Children are more emotional than adults. When I was younger, the tears were so close to the surface, anything could set them off. If I got hurt, even the teeniest scratch, I would cry. If I heard of someone else getting hurt, I would cry. And if I heard of someone in emotional pain, my heart went out to them.
Every pain that I heard of, every time that I cried scarred my heart. It had been fresh, young, unblemished. But as I grew older, each tzara that I heard about added another layer of scar tissue to the surface of my heart.
And then the defense mechanism kicked in.
If something is known to hurt you, you're not going to chase after it. More likely, you'd run away. When a heart mangled with so many tzaros, so many wounds and scars, realizes what causes its pain, it shuts itself off. Emotion is still there. But the outreach, the feeling for others just …
Disappears.
And now, I can no longer bring out the emotion for others that I used to have. That empathy is not gone, but severely depleteed. When I hear of a tzaar in klal yisroel, I don't cry. I maybe say a kapitol tehillim, but I can't find the tears. I can't find the emotion that used to define me.

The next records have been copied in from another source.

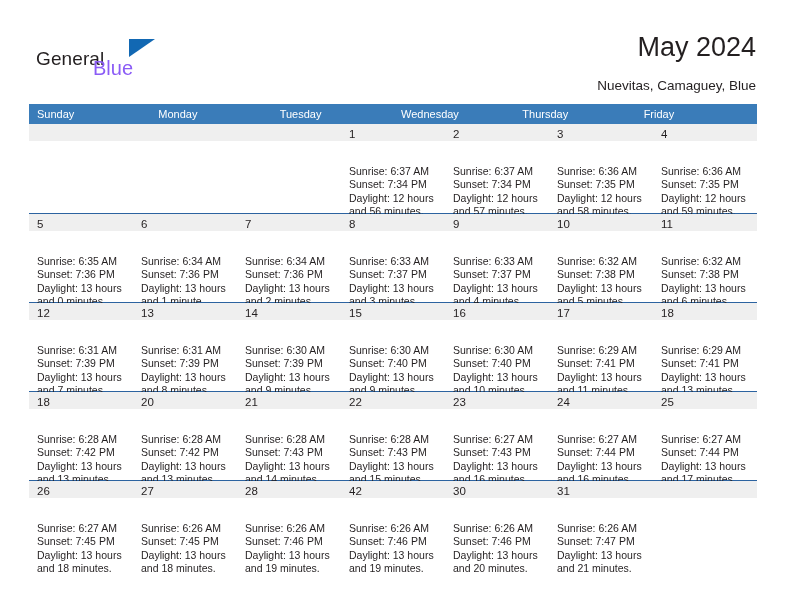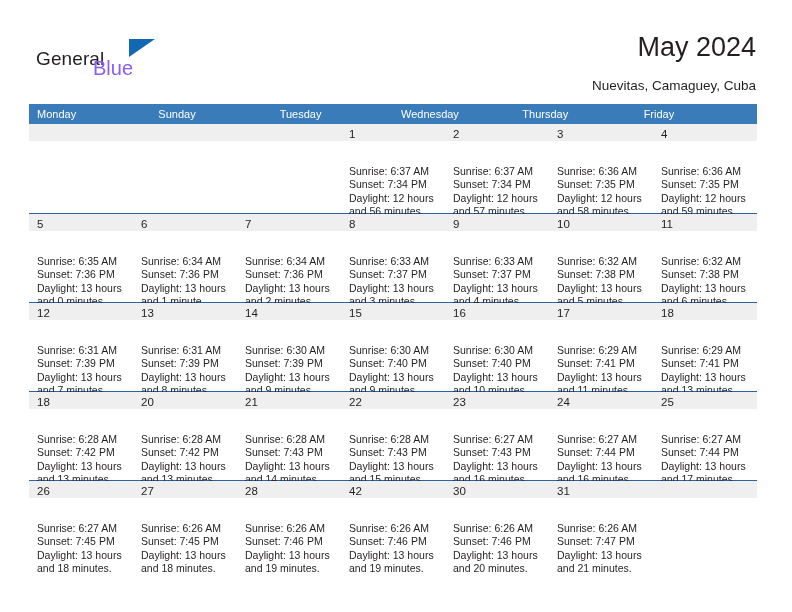--- a/index.html
+++ b/index.html
@@ -154,7 +154,7 @@
     </div>
 
     <div class="title">May 2024</div>
-    <div class="subtitle">Nuevitas, Camaguey, Cuba</div>
+    <div class="subtitle">Nuevitas, Camaguey, Blue</div>
   </div>
 
   <div class="calendar">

Sometimes it hits close to home. That girl who just had twins – Chana Ruchama b-s Tziporah Faiga (she should have a refuah shleima) – is my age. She's my friend's friend. That hurt. But not as much as it would have hurt 10, 5, even 1 year ago. There's just too much tzaar.

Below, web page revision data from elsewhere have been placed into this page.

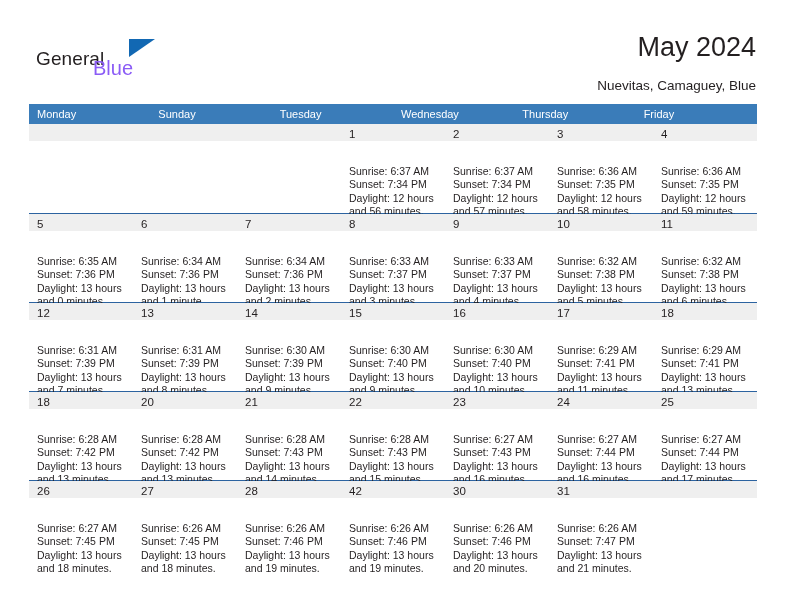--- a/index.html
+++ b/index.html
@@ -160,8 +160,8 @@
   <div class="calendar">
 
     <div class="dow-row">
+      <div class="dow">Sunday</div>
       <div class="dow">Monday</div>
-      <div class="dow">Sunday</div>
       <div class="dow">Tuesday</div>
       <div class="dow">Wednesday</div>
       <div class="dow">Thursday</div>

The thing is that we as Yidden have an achrayus to be there for our brethren. We have to physically remove the scabs on our hearts and let them feel what we need them to feel. As Yechezkel says (36:26)והסרתי את-לב האבן, מבשרכם, ונתתי לכם, לב בשר (I will remove the stone heart from your flesh and give you a heart of flesh).

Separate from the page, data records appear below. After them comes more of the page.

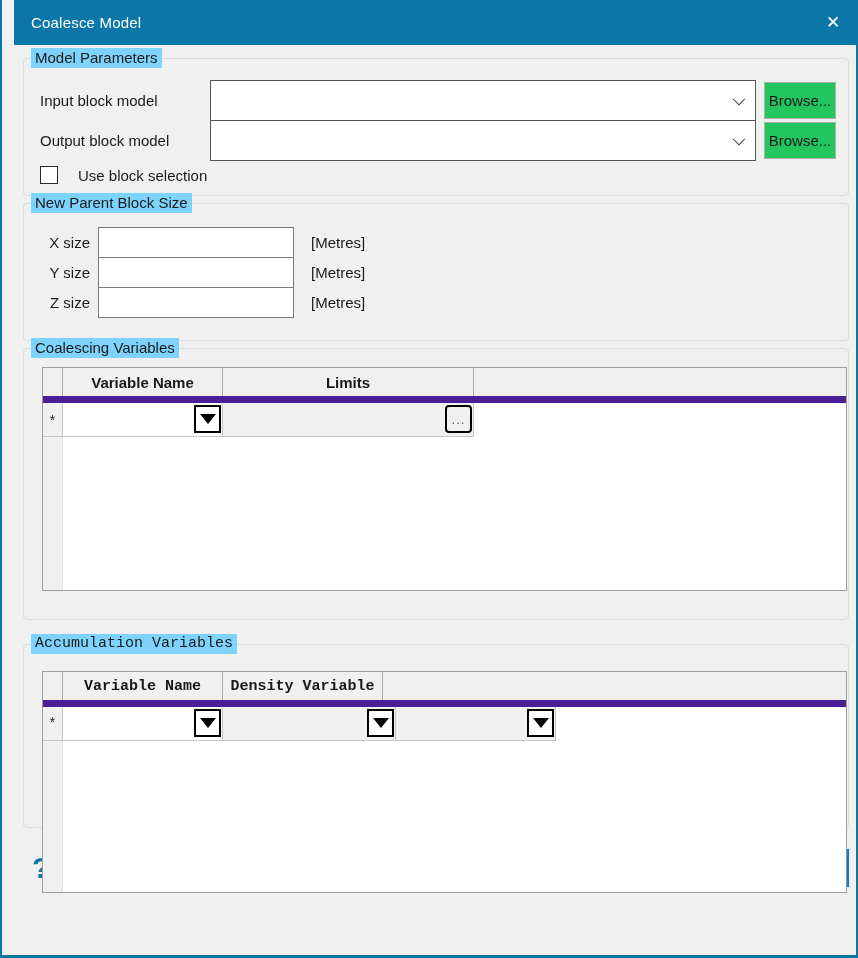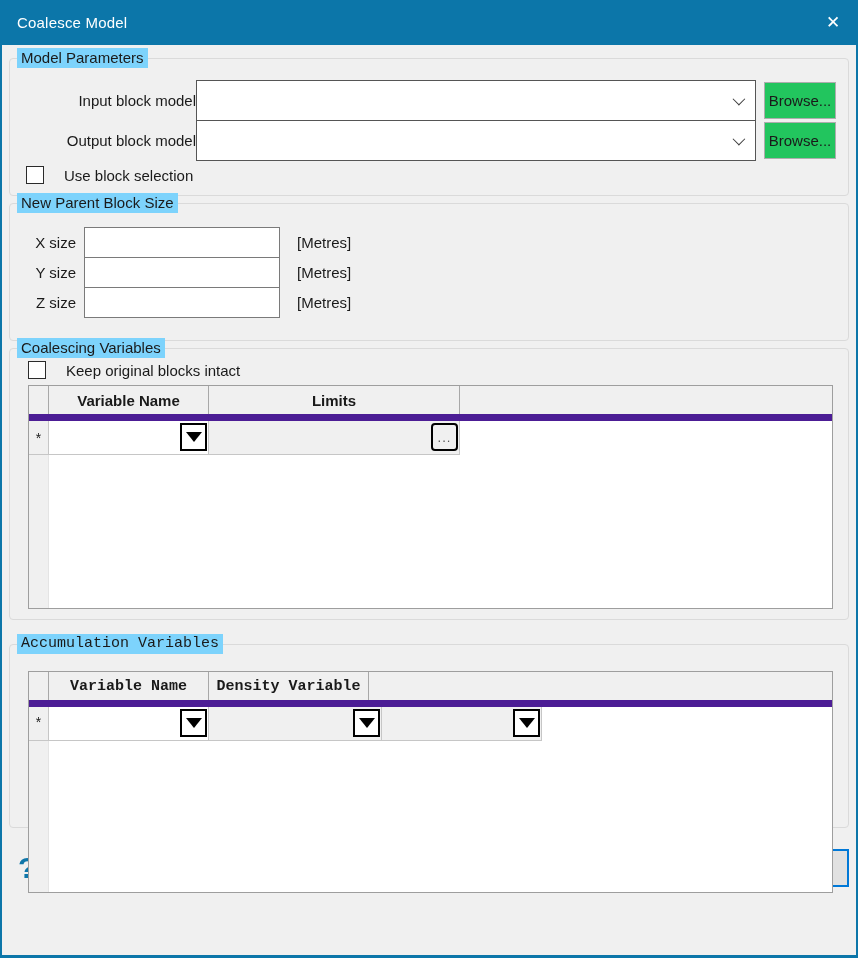--- a/index.html
+++ b/index.html
@@ -18,6 +18,7 @@
     border-bottom: 3px solid #0c76a9;
     display: flex; flex-direction: column;
     overflow: hidden;
+    padding-left: 14px;
   }
   
   .titlebar {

The second Beis Hamikdash was destroyed because of Sinas Chinam (baseless hatred).
Now is the time to fix this mistake so we can greet mashiach on Tuesday.
Now is the time to get rid of our scars and hearts of stone and replace them with a flesh, loving heart that can open itself to the rest of klal yisroel.
5 comments:
Thanks for this post. It is so powerful. I agree that this is something to work on, to really feel another person's pain and cry as if it is your own.
May we be zoche soon to have our hearts of stone replaced with a heart of flesh, a heart that truly cares about one another-and by then we will be sharing in other peoples happy times instead of sharing and feeling in their pain!
So timely. We recently had a death in our community, and I kept thinking about how many levayahs I've been to for young people. I was wondering if I had any tears left.
I did. I think it's about ahavas chinam, because if I look at a tragedy as happening to someone I really care about, it's going to strike me differently. But you're right- not always. We have to have defenses so we can manage.
Your post reminds me of that pasuk- I'm blanking where it's from, exactly- "U'mal es levavchah", or something like that.
Food for though for me. Thank you.
Yes, we have been hardened but it seems to me that the reason we have such a difficult time crying is because it is so far removed from us. When something personally difficult happens to us, we cry, we feel the pain. Why? Bcz it hits home for we relate to it. This is one of the greatest tragedies of tsha bav that we dont even know what it is that we have lost in order to mourn it properly.
I don't understand the "so we can greet moshiach on tuesday" comment??